Only the lines from the one containing "385 239 26.1" to the end of the entries should be written out, each exactly as it stands, both ends included.

→ **Collected data entries**
========
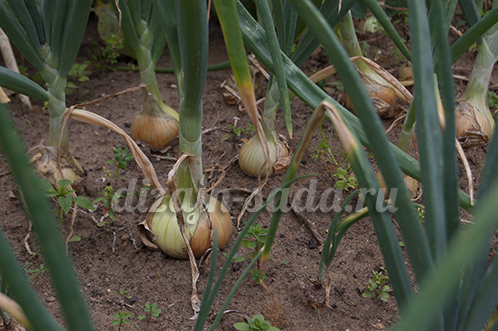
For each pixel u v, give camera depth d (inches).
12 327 50.6
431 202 27.1
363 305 59.4
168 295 60.2
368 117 23.6
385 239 26.1
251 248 68.1
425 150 26.6
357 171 24.5
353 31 91.1
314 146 89.5
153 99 83.9
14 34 62.2
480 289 31.1
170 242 62.2
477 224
========
→ **Solution to this exercise**
385 239 26.1
251 248 68.1
425 150 26.6
357 171 24.5
353 31 91.1
314 146 89.5
153 99 83.9
14 34 62.2
480 289 31.1
170 242 62.2
477 224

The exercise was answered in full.